If there was ever any dispute about the case for devolved government, then the Scottish Executive’s brilliant new access laws should certainly persuade any countryside user of its value.
Ground-breaking legislation gives the right of access over all land and inland water to walkers, horse riders and cyclists for recreation or education – providing they act in a responsible fashion. Unlike English legislation, the access is not confined to mountain and moorland (or just to walkers), as the margins of all fields are regarded as being access routes – irrespective of whether crops are being grown or not.
The Scottish Outdoor Access Code – which can be found as a PDF file at www.outdooraccess-scotland.com – sets out the responsibilities of Local Authorities, landowners and users. It includes a cycle-specific section in Section 5 which reinforces elements of the IMBA Rules of the Trail. However, there are exclusions, and these will include the area around any buildings or structures, sports fields and sites for which an entry fee is normally charged.
Local Authorities have been given a number of responsibilities, which include:
- A new duty to assert, protect and keep open any route over which these new rights might be reasonably be used.

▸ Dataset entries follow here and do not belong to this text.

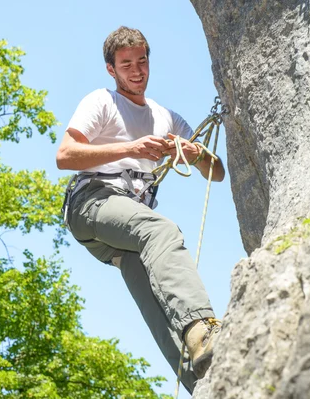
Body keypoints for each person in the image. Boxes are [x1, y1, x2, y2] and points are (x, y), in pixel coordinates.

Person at [55, 26, 225, 393]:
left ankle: (203, 382)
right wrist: (130, 148)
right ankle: (203, 329)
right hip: (92, 201)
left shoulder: (166, 118)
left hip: (122, 230)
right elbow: (65, 155)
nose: (136, 70)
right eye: (126, 64)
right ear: (111, 70)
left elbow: (218, 173)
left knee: (151, 293)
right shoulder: (102, 102)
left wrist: (196, 155)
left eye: (142, 61)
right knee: (160, 230)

- A duty to draw up a “core path” plan within three years, which will reflect the desirability of the route and likely level of use, while taking into account the interests of the landowner.
- A duty to establish a local access forum to advise on rights of way and the core path plans.
- An option to maintain and promote this network, keep it free of obstructions and provide waymarking – but unfortunately this is not a duty, so not all Local Authorities may do this.
- A provision to reinstate any ploughed path and recover the cost from any landowner who has failed to reinstate within 14 days.
- A provision to appoint rangers to advise landowners and assist the public to use the paths.
Not surprisingly, this – along with the excellent Forestry Commission trails – has resulted in Scotland in being awarded an international A rating on the IMBA 2004 and 2005 Report Cards.
It is important that mountain bikers engage with Scottish Local Authorities to ensure that our interests are highlighted when the core paths networks are developed, and we strongly recommend that you contact and liaise with your Local Authority Access Officer.